The personal finance industry is like anything else. Everyone wants to get to generally the same goal of early retirement, financial independence, etc but everyone takes a different route. Usually this results in tracking a single metric that defines success or failure. For me personally, I have transitioned from one metric to another as I have made progress to my ultimate goal. To begin with I had a singular focus on quickly and dramatically paying down debt. Once I got it down to a reasonable amount, I transitioned to net worth. I’ve now been tracking my networth on a monthly basis for 2 entire years. This is my first time looking at the numbers in any detailed manner.
First, the stats. As of 1/1/2015 my net worth was $75,746.99. My net worth as of 1/1/2017 was $141,473.30. Breaking it down a little further leads to an average monthly gain in my net worth of roughly $2,750. Thats remarkable! That monthly growth is a combination of paying down debt, piling up cash and investing in retirement. So far I’m very happy with the results. I know I’ve got a long road ahead of me but the monthly check ins continue to build my confidence that I’ll reach my goal and helps me get through the tough times.
The largest lesson that I take away from looking at these numbers is that the foundation of financial independence is savings rate. Whenever I do financial projections the exponential nature of it always becomes crystal clear. Compounding is a beautiful thing isn’t it?!?! Right now, I’m at the stage where I don’t see a whole lot of benefit from compounding and my primary growth engine is my savings rate. I’m at the early part of the exponential curve when the only choice is to suck it up and grind it out. I’ve accepted it and am ok with that. I know where I’m headed and I realize that to get there I need to focus on the next 3-5 years.
What are my plans for the next 3-5 years? The primary focus is to save, save, save. More specifically:
1. Avoid lifestyle inflation. As my income grows up I will fight hard to increase our costs. Our savings rate was 32% in 2016 and I’d like to see that increase in 2017.

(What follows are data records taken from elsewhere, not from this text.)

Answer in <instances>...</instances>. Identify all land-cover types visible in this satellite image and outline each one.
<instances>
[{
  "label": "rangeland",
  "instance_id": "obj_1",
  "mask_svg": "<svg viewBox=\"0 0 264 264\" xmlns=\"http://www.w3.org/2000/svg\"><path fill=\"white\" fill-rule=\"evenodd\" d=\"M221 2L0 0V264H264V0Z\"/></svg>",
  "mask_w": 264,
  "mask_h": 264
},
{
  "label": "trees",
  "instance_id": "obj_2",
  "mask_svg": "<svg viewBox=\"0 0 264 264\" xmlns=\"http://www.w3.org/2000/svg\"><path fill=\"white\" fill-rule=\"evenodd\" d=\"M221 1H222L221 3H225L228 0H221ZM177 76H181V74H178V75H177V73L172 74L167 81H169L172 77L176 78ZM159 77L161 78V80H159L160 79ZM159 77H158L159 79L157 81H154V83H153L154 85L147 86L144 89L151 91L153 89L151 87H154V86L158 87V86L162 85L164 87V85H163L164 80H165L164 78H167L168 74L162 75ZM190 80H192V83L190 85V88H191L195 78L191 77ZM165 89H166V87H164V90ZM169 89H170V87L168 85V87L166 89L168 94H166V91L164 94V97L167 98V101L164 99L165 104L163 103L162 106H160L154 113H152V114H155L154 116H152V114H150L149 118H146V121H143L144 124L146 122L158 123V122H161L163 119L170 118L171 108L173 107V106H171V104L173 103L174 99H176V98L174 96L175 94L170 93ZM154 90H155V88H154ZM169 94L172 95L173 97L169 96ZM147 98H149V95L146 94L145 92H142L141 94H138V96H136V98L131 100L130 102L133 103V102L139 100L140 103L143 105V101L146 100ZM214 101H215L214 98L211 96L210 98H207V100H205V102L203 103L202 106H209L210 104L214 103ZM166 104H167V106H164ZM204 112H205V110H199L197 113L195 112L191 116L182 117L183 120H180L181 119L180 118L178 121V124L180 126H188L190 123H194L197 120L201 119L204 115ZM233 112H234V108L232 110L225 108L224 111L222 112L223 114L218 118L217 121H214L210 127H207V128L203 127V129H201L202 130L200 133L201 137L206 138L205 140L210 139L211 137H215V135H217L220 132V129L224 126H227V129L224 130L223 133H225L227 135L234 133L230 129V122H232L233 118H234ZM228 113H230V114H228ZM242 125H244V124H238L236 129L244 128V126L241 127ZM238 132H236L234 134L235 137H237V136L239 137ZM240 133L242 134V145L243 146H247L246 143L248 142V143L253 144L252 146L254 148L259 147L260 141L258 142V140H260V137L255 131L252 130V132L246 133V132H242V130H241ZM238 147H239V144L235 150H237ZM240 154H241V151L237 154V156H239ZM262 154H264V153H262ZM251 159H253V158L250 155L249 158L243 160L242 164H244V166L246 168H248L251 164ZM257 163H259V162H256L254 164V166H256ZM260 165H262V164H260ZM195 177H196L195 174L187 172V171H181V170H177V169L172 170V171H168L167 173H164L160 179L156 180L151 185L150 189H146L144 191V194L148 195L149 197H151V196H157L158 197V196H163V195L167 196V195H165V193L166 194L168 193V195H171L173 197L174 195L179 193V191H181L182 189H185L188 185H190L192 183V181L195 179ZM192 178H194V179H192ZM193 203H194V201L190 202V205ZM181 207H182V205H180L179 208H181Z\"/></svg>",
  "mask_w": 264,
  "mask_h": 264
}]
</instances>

2. Continue to grow my income at work. For now, this is my primary source of income and will continue to be. I have the potential to make significant salaries if I continue to develop at work and bring more value to my company.
3. Start passive income streams. The long term plan is to build a real estate portfolio to accelerate my net worth and achieve a reasonable asset allocation between equities and real estate. In the shorter term I’m hoping to build an audience via this blog and provide value to my readers.
While I realize the next few years are important, I don’t want to get to far ahead of myself. For 2017 I only have 2 focuses:
1. Control costs
2. Save up cash
Thats it. There are a million things I could do but I only want to focus on these for 2017. While I finish up school I don’t have time to get a real estate portfolio started the way I would like and don’t want to invest a ton of time into the blog. Its best to start small and simple and grow from there.